Wednesday, February 5, 2014

science.spirituality.literature /part 3

“Science, spirituality, and literature—we need all three to get through the day, the life, the universe.” –j.w.schlack

Literature
When I started this series, the first author that came to mind was Annie Dillard.  She does well to fully capture all three of these elements in at least most of her writing, as she explores her own way through the life.

In her essay “Intricacy” from Pilgrim At Tinker Creek, she spends pages describing a goldfish. It’s the most beautiful goldfish I’ve ever heard of, not just because she uses adjectives, but because she uses a basis of science and spirituality to bring her literature to a greater interpretation of the universe. She describes the sight of red blood cells then moves on to a plant in the bowl, discussing chloroplasts and all of those life-processes we forgot from 9th grade Biology. The knowledge is faint for us, but she completes the textbook by bringing it to story.
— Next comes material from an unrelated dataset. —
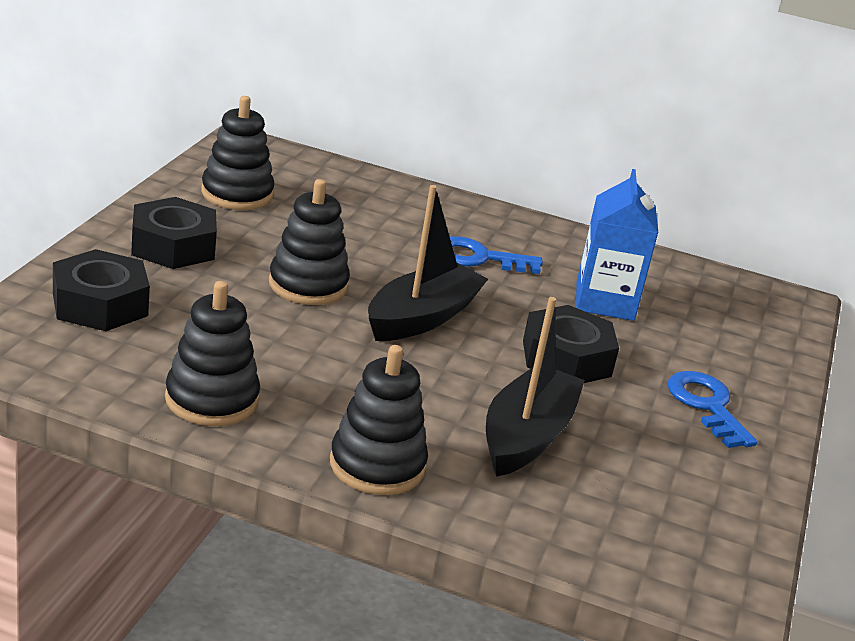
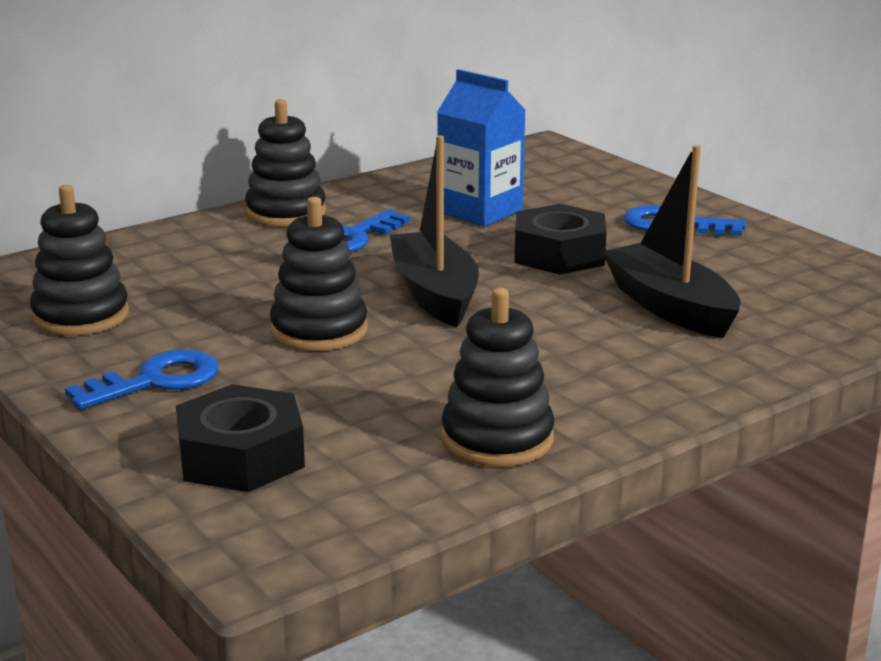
camera: 50 degrees left, 5 degrees down
black nut [131,197,217,269] -> blue key [65,350,218,410]
black stacking toy [330,345,428,495] -> black stacking toy moved to [245,99,326,227]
Further, she uses this essay to tell a story, not just of science but of God. “You are God,” she writes, “You want to make a forest, something to hold the soil, lock up solar energy, and give off oxygen. Wouldn’t it be simpler just to rough in a slab of chemicals, a green acre of goo?” This contemplation of what it is like to be God, to create, to evolve, to display all of these details that create our surroundings.

The success of such literature is not in what prizes it won or how many people have read it, but the impact that it has on the readers. I first came across the essay in a Philosophy course in college, and not only have I never been able to look at a goldfish the same way, but I’ve acquired a new sense of awe in the created and hope in what we, as artists & writers can create.